Irish take command with 10 victories at the Cheltenham Festival

Ireland take command with 10 victories from 14 races at the Cheltenham Festival as top Irish owner Isaac Souede warns it will only get harder for British hopes to compete

  • One of English victors, The Real Whacker, is Irish-owned and trained by Irishman
  • Brighton owner hits the £1m jackpot after placing one of the biggest bets EVER 
  • Click here for the latest Cheltenham Festival news, schedule and race results

Half-time in the Ireland v GB Prestbury Cup at Cheltenham and it is 10-4 to the visitors after 14 races.

With only three British favourites over the remaining two days it might yet end up as the kind of scoreline which faces England’s rugby players in Dublin this weekend.

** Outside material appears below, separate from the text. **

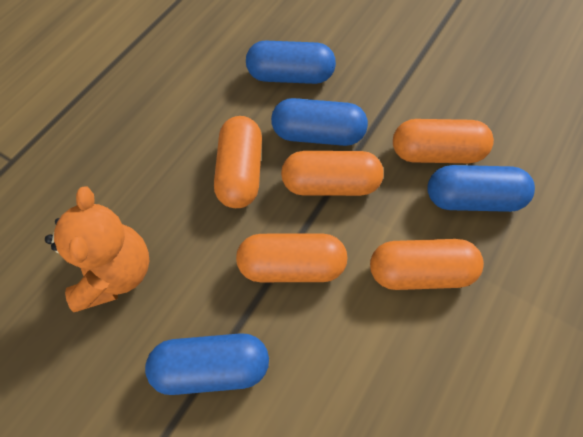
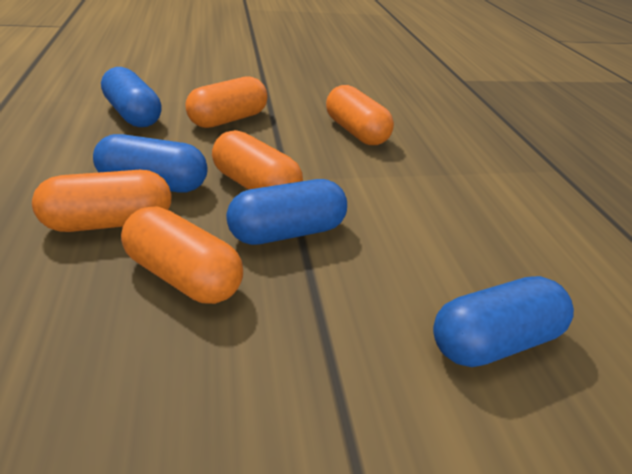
orange teddy bear: [45,186,149,312] = 1 -> none = 0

A summing up of the Emerald Isle’s now-annual superiority came in Wednesday’s final race, the Festival Bumper, won by A Dream To Share, ridden by 18-year-old John Gleeson. Gleeson had taken a week off school to come over.

Another emblem of the shift of fortunes came in the Ballymore Novices’ Hurdle. One of England’s contenders of the day, Hermes Allen, was left floundering in the wake of the Willie Mullins-trained Impaire et Passe.

The winner belongs to the Anglo-American duo of international financiers Simon Munir and Isaac Souede. They are two of the sport’s heaviest and most astute investors and have gradually shifted their best horses across the Irish Sea.

Willie Mullins-trained Impaire et Passe was a winner for Simon Munir and Isaac Souede 

New York-based Souede said: ‘Everything in life has a cyclicality to it, and the cycle will turn eventually but for the next few years it will be difficult to turn that cycle around because of the quality of the young Irish horses.

‘In terms of success the Irish racing programme is more concentrated so they take themselves on in a much harder way, it’s constant competition. There are less meets per week (in Britain) so it is going to be harder.

‘It’s not like we have a 10-year masterplan, it’s where we find the best chance to be successful. We have some pretty good British horses but our younger horses are in Ireland so it’s going to stay this way with us for a while.’

Even one of the English victors, 8-1 Brown Advisory Novices’ Chase winner The Real Whacker, is Irish-owned and trained in Yorkshire by Irishman Patrick Neville.

‘I trained in Ireland for 15 years,’ said Neville. ‘I made the move because I couldn’t get any owners in Ireland.’